Students, faculty and staff joined together to discuss the the civility and health of the United States democracy after the 2016 presidential election in a panel coined “A Day after the Election… Now What?” according to a flyer advertising the panel. The event took place in the Mount Carmel Auditorium on Nov. 9 at noon.
Media studies professor Lisa Burns, associate political science professor Khalilah Brown-Dean and political science professors Sean Duffy and Scott McLean all had a hand in navigating and moderating the discussion.
At approximately 3 a.m. on Nov. 9, Republican nominee Donald Trump was announced as the president-elect over Democratic nominee Hillary Clinton. The panel concentrated its discussion on the future of the nation’s tenuous cultural civility and how such a divisive atmosphere manifested itself within American society.
Duffy began the discussion by addressing the alarming rise of nativism and populism within the country, which reflected a radically shifting political landscape.
“This has been a watershed election, filled with decidedly negative campaigning,” Duffy said. “Mexicans were called rapists, Muslims labeled as terrorists, women had been overly objectified and even the age old trope of anti-Semitism resonated throughout.”
Duffy said much of the outcome had to do with a decisive split down gender and racial lines.
“The sharp increase of populism in this current election was because of a large white nativist movement,” Duffy said. “One that we see parallels Western Europe as well, in such cases as the Brexit vote.”
One member of the audience asked the panel how such a division was possible within modern American society. McLean responded by saying Trump gave voice to the pain and anger of many voters.
“A winning moment for Donald Trump’s campaign was during one of the general election debates when he directly addressed the crowd saying, ‘I feel your anger,’” McLean said. “Donald Trump connected with the voters on a personal level and gave license for people to be angry.”
Sophomore Warren Webb said he was surprised that Trump won the election. He believed the outcome opens the door for less civility among Americans.
“I think Americans are going to be more blunt and direct about how they really feel now,” Webb said. “There’s going to be a lot more destructive opinions.”
Trust was another issue brought up during the forum. The trust Americans have for one another is declining further with every generation, according to McLean.
McLean explained that there’s a need in our society for more debate and discourse with opposing ideas, or a reaching out to the other side to understand different mindsets. The philosophy and political science professor was amazed by the highly polarized culture.
“Thirty percent of Trump and Clinton supporters didn’t know a single person who voted for the other side,” McLean said. “Nineteen percent of voters said they were angry about the overall election and only 3 percent of Americans believe government will always do the right thing.”
Brown-Dean discussed the tenets of American democracy.
“What happened yesterday was not the failure but triumph of American democracy,” Brown- Dean said. “Democracy doesn’t require consensus.”

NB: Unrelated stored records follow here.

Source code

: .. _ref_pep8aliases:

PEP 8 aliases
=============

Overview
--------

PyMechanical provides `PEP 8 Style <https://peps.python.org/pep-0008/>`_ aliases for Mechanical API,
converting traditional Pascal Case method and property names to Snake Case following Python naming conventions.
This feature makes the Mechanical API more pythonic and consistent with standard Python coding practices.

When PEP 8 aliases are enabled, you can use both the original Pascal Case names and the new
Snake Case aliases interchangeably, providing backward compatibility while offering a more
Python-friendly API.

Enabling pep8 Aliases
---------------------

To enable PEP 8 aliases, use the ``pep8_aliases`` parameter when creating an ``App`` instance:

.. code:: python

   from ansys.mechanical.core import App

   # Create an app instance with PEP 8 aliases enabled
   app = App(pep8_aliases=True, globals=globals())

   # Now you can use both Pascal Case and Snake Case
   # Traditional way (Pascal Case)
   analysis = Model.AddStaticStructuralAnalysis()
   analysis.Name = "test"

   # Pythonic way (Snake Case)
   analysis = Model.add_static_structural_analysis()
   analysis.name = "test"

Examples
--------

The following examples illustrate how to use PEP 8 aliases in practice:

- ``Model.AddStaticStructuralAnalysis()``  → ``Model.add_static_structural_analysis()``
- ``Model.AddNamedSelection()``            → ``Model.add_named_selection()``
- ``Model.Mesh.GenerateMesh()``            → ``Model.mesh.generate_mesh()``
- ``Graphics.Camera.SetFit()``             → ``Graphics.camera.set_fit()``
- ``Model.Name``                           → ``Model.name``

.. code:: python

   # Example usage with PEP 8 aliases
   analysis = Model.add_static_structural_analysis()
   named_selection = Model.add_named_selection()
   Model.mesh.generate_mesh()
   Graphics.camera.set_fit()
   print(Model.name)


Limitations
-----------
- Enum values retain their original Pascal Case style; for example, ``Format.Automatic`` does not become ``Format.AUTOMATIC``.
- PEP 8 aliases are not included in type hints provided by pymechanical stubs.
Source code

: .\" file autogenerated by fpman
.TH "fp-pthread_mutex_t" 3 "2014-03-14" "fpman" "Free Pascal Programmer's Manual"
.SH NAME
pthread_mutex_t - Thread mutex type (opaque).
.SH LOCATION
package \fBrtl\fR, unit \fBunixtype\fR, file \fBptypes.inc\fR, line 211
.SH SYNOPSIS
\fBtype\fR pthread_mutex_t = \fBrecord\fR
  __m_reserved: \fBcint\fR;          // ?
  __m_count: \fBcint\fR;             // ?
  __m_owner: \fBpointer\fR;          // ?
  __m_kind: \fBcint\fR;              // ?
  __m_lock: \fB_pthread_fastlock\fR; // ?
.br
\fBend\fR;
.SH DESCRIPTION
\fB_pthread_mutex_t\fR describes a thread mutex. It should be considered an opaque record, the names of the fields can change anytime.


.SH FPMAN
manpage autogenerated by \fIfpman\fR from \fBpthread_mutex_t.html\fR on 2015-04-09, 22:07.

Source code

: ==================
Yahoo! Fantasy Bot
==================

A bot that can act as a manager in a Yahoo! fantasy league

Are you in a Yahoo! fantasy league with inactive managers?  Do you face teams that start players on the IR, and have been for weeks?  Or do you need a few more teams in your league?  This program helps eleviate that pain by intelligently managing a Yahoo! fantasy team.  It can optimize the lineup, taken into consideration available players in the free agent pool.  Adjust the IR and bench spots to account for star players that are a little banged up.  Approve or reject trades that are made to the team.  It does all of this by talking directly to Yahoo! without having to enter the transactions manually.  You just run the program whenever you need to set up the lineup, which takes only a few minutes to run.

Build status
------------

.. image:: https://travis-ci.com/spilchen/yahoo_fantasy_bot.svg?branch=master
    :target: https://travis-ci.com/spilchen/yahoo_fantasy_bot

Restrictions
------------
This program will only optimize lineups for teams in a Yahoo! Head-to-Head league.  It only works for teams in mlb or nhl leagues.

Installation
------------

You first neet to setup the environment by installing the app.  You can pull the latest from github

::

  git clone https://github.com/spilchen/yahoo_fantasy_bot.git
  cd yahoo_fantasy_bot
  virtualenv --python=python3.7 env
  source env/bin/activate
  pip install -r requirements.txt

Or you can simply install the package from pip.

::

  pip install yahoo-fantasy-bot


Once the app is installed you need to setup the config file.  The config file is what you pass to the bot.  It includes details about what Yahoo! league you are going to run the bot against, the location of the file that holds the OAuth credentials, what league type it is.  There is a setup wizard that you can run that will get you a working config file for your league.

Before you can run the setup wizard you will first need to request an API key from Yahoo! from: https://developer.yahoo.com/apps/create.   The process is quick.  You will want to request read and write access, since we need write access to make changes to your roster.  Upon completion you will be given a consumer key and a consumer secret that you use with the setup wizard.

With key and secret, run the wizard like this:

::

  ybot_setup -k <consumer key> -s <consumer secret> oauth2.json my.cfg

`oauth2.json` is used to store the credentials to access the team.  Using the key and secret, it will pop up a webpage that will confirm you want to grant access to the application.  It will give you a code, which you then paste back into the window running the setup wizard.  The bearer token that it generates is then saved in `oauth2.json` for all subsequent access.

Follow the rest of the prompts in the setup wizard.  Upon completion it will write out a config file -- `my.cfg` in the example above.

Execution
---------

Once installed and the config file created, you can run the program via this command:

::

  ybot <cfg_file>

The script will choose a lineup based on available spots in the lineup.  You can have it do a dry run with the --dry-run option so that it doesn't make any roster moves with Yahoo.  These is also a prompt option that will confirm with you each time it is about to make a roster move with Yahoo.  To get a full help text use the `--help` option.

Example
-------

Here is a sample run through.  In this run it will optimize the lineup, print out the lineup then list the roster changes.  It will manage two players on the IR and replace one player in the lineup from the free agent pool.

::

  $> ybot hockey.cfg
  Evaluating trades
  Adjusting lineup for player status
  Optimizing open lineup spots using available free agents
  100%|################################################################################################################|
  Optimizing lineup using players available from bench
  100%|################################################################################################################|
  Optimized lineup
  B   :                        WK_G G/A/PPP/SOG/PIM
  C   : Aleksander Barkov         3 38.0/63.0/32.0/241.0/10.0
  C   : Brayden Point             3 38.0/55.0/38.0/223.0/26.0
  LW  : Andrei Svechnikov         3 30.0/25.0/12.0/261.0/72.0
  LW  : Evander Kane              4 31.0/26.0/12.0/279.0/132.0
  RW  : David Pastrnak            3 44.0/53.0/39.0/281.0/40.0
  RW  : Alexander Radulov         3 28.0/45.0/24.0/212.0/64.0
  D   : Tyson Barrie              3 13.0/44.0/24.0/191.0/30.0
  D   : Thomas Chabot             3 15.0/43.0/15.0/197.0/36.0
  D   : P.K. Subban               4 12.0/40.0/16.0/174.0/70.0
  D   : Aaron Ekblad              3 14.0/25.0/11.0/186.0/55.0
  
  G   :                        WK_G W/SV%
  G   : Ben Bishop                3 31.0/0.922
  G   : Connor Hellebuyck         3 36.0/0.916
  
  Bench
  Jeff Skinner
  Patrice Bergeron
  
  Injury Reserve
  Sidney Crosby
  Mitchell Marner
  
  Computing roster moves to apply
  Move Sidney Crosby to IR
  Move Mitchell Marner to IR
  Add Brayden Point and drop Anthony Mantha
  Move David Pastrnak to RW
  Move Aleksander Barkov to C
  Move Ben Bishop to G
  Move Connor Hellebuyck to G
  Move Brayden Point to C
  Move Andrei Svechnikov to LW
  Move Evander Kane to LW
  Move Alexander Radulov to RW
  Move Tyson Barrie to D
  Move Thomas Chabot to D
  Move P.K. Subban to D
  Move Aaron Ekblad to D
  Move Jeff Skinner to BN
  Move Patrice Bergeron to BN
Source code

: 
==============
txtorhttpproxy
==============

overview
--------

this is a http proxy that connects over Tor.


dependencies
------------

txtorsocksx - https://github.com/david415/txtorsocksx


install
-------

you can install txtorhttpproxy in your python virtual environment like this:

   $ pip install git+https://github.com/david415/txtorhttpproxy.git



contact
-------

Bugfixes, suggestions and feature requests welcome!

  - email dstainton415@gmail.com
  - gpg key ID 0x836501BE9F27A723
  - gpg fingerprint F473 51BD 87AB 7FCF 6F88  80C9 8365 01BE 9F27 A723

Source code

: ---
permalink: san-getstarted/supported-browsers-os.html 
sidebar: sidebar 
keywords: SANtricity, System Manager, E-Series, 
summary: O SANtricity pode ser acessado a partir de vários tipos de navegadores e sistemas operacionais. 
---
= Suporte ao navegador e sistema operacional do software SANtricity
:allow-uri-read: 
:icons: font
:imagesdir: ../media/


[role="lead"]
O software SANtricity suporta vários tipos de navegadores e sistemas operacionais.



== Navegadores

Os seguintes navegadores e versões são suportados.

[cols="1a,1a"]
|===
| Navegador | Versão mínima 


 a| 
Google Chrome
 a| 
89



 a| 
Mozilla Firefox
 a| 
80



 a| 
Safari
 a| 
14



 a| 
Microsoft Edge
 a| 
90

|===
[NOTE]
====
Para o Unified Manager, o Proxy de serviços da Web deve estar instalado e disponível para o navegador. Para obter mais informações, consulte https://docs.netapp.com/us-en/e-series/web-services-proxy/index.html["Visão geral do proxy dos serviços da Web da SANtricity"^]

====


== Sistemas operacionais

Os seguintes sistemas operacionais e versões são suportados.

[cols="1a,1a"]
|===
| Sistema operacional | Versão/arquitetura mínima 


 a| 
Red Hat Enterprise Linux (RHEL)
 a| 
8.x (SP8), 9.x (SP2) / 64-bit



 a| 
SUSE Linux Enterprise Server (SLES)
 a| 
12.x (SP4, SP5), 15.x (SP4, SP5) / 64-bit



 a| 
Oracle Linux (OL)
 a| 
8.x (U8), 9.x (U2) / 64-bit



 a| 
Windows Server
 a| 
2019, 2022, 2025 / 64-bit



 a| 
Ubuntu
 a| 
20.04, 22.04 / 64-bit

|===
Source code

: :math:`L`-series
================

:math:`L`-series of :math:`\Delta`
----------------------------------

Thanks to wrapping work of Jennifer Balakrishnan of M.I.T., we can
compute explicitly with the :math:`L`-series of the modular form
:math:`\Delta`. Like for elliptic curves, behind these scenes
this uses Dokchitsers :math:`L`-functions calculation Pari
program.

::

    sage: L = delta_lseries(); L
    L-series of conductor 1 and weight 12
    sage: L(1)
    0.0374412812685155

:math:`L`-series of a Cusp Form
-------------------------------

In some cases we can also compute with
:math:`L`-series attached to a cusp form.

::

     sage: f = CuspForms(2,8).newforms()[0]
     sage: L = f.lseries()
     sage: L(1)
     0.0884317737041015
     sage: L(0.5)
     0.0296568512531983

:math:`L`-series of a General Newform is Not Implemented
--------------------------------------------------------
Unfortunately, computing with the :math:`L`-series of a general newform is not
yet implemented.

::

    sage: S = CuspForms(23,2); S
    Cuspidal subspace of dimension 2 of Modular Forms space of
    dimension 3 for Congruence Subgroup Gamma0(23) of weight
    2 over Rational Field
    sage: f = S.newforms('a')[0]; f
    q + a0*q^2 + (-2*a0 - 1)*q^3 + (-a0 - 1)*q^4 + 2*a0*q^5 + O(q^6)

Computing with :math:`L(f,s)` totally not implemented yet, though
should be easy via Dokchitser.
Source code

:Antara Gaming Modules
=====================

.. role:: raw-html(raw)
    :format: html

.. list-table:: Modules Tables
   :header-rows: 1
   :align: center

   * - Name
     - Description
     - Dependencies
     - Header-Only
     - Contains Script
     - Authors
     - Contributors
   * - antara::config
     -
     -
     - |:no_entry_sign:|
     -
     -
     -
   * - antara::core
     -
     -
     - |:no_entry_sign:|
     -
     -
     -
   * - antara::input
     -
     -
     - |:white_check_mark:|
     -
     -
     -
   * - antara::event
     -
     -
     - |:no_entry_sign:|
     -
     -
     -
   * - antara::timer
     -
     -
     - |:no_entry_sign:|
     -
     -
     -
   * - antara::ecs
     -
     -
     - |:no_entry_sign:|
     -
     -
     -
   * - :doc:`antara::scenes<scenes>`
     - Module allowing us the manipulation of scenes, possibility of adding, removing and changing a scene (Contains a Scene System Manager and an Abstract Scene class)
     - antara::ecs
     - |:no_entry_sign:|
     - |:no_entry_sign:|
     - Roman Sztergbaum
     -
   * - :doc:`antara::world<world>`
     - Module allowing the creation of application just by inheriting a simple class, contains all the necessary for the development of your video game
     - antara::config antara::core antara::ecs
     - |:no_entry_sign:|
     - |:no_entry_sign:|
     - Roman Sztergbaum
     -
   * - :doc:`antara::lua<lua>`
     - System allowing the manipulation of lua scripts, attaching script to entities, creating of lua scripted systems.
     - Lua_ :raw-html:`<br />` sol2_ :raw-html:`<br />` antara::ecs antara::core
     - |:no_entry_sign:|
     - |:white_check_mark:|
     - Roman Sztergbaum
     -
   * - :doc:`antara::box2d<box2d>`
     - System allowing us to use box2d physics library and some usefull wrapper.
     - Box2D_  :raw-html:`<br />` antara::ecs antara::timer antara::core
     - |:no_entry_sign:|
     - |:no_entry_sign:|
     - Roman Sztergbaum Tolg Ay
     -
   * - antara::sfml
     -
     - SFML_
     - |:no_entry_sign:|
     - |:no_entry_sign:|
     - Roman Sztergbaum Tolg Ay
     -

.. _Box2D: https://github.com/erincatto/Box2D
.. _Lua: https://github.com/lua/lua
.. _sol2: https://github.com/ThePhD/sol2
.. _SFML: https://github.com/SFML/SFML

She elaborated on the differences between a trepidation about the future of civility and everyone’s voice being heard.
“We don’t have to agree with one another, civility is about recognizing one another,” Brown- Dean said. “It means I have enough respect for you to say I disagree and this is why.”
Most attendees of the forum were seeking answers. Vocal members of minority groups, especially those in minority groups Trump targeted throughout his campaign, expressed fears now that Trump is the president-elect.
One attendee, sophomore Lauren McGrath, expressed her anger on Trump’s rhetoric that she said would damage civil rights for the lesbian, gay, bisexual, transgender and queer (LGBTQ) community.
“I’m scared that with this election result, every stride that was just made for this community will be reversed,” she said. “Having someone in office who is against people who stand for nothing but love is horrifying to me.”
Shock still remains the overall consensus for a number of Quinnipiac students.
Junior Kirsten Fraser was stunned by the results of the election. Fraser said she believes minority groups will have an extremely hard time finding their equal place in American society now. She went on to make a prediction on Trump’s presidency.
“I think they’re going to try and impeach [Trump], people won’t let him govern,” Fraser said.
But senior Patrick Johnson said there is still hope for unity.
“It seems divisive now, but we need to come together despite the ‘anti-Trumpers,’” Johnson said. “Even Clinton said we need to remain united as a nation.”